File Connector
The File connector supports reading from both local and remote files.
To work with files you must specify location and serialization. Any options not recognized by Jet are passed, in case of remote files, directly to Hadoop client. For local files they are simply ignored. To find out more about additional options consult file source documentation.
Location Options
path
is an absolute path to the directory containing your data. These
are the supported schemes:
hdfs
: HDFSs3a
: Amazon S3wasbs
: Azure Cloud Storageadl
: Azure Data Lake Generation 1abfs
: Azure Data Lake Generation 2gs
: Google Cloud Storage
So for instance, path to data residing in a Hadoop cluster could look
like hdfs://path/to/directory/
. Any path not starting with any of the
above is considered local (i.e. files residing on Jet members), e.g.
/path/to/directory/
.
glob
is a pattern to filter the files in the specified directory.
The default value is *
, matching all files.
Ignore File Not Found
When you create a mapping without a column list, the location specified
by the path
option is expected to contain at least one file matching
the glob
, otherwise an exception is thrown. This is to avoid hard to
catch mistakes, such as typos. If you simply want to return zero
results, set the ignoreFileNotFound
option to true
. Note that in
this case you must specify the column list.
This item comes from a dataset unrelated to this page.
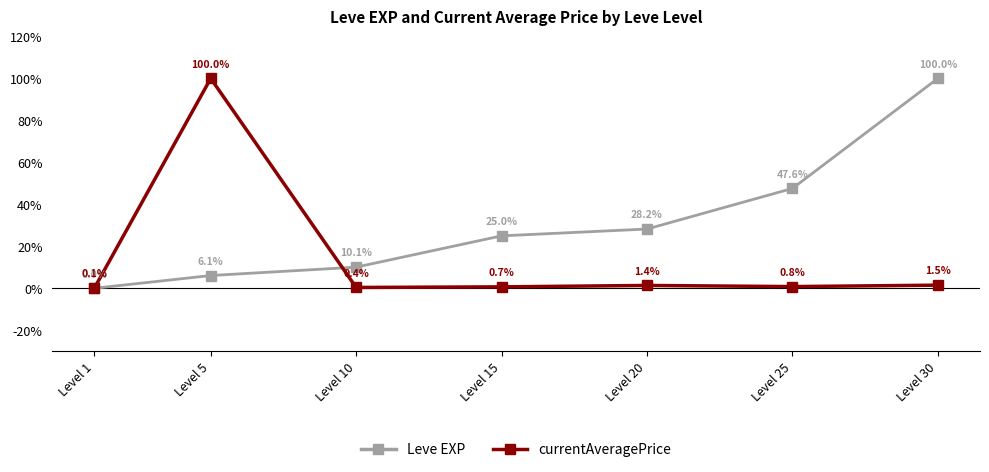

What is the sum of the Leve EXP values at Level 10 and Level 5?

16.1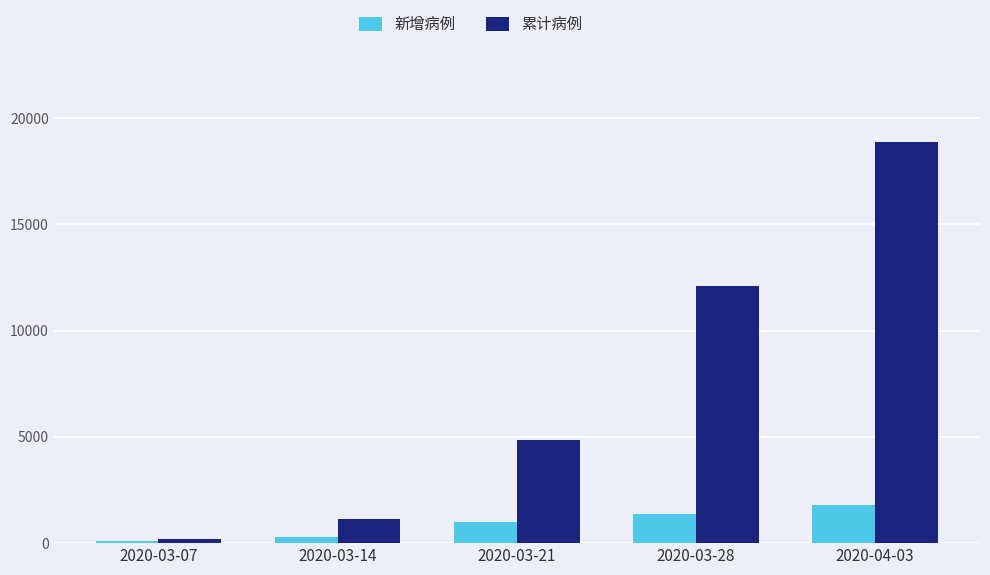

Reading left to right, list all the values displayed in this chart.

新增病例: 2020-03-07=123	2020-03-14=267	2020-03-21=977	2020-03-28=1390	2020-04-03=1774
累计病例: 2020-03-07=209	2020-03-14=1125	2020-03-21=4840	2020-03-28=12104	2020-04-03=18844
This option is not valid for file table functions, because they always need at least one record to derive the column list from.
The default value is false
.
Shared File System option
In case the path
points to a location which is shared between the
members, e.g. network mounted filesystem, you should set the
sharedFileSystem
option to true
. The files will be assigned among
the members and reading the files multiple times (once on each member)
will be avoided.
The default value is false
.
Serialization Options
format
defines the serialization used to read the files. We assume all
records in files have the same format. These are the supported format
values:
csv
json
avro
parquet
: remote files only
If you omit a column list from the CREATE MAPPING
command, Jet will
read a sample file and try to determine column names and types from it.
In some cases you can use a different type if you specify the columns
explicitly. For example, the CSV format uses VARCHAR
for all fields -
if you specify DATE
manually, the behavior would be as if CAST(column AS DATE)
was used, using the same rules for conversion from VARCHAR
to DATE
as CAST
uses.
Also if you don't specify the columns, the directory needs to be
available at the time you execute the CREATE MAPPING
and it must not
be empty. In case of local files, every cluster member must have some
file. If you specify the columns, an empty directory is OK.
See the examples for individual serialization options below.
CSV Serialization
The csv
files are expected to be comma-separated and UTF-8
encoded.
Each file must have a header on the first line. If you omit the column
list from the mapping declaration, Jet will try to infer the column
names from the file header. All columns will have VARCHAR
type.
CREATE MAPPING my_files
TYPE File
OPTIONS (
'path' = '/path/to/directory',
'format' = 'csv'
)
JSON serialization
The json
files are expected to contain one valid json document per
line and be UTF-8
encoded. If you skip mapping columns from the
declaration, we infer names and types based on a sample.
CREATE MAPPING my_files
TYPE File
OPTIONS (
'path' = '/path/to/directory',
'format' = 'json'
)
Mapping Between JSON and SQL Types
JSON type | SQL Type |
---|---|
BOOLEAN | BOOLEAN |
NUMBER | DOUBLE |
STRING | VARCHAR |
all other types | OBJECT |
Avro & Parquet Serialization
The avro
& parquet
files are expected to contain Avro records.
CREATE MAPPING my_files
TYPE File
OPTIONS (
'path' = '/path/to/directory',
'format' = 'avro'
)
CREATE MAPPING my_files
TYPE File
OPTIONS (
'path' = 'hdfs://path/to/directory',
'format' = 'parquet'
/* more Hadoop options ... */
)
Mapping Between Avro and SQL Types
Avro Type | SQL Type |
---|---|
BOOLEAN | BOOLEAN |
INT | INT |
LONG | BIGINT |
FLOAT | REAL |
DOUBLE | DOUBLE |
STRING | VARCHAR |
all other types | OBJECT |
External Column Name
You rarely need to specify the columns in DDL. If you do, you might want
to specify the external name. We don't support nested fields, hence the
external name should refer to the top-level field - not containing any
.
.
File Table Functions
To execute an ad-hoc query against data in files you can use one of the predefined table functions:
csv_file
json_file
avro_file
parquet_file
Table functions will create a temporary mapping, valid for the duration
of the statement. They accept the same options as CREATE MAPPING
statements.
You can use positional arguments:
SELECT * FROM TABLE(
CSV_FILE('/path/to/directory', '*.csv', MAP['key', 'value'])
)
Or named arguments:
SELECT * FROM TABLE(
CSV_FILE(path => '/path/to/directory', options => MAP['key', 'value'])
)
Installation
Depending on what formats you want to work with you need different modules on the classpath. Consult file source documentation for details.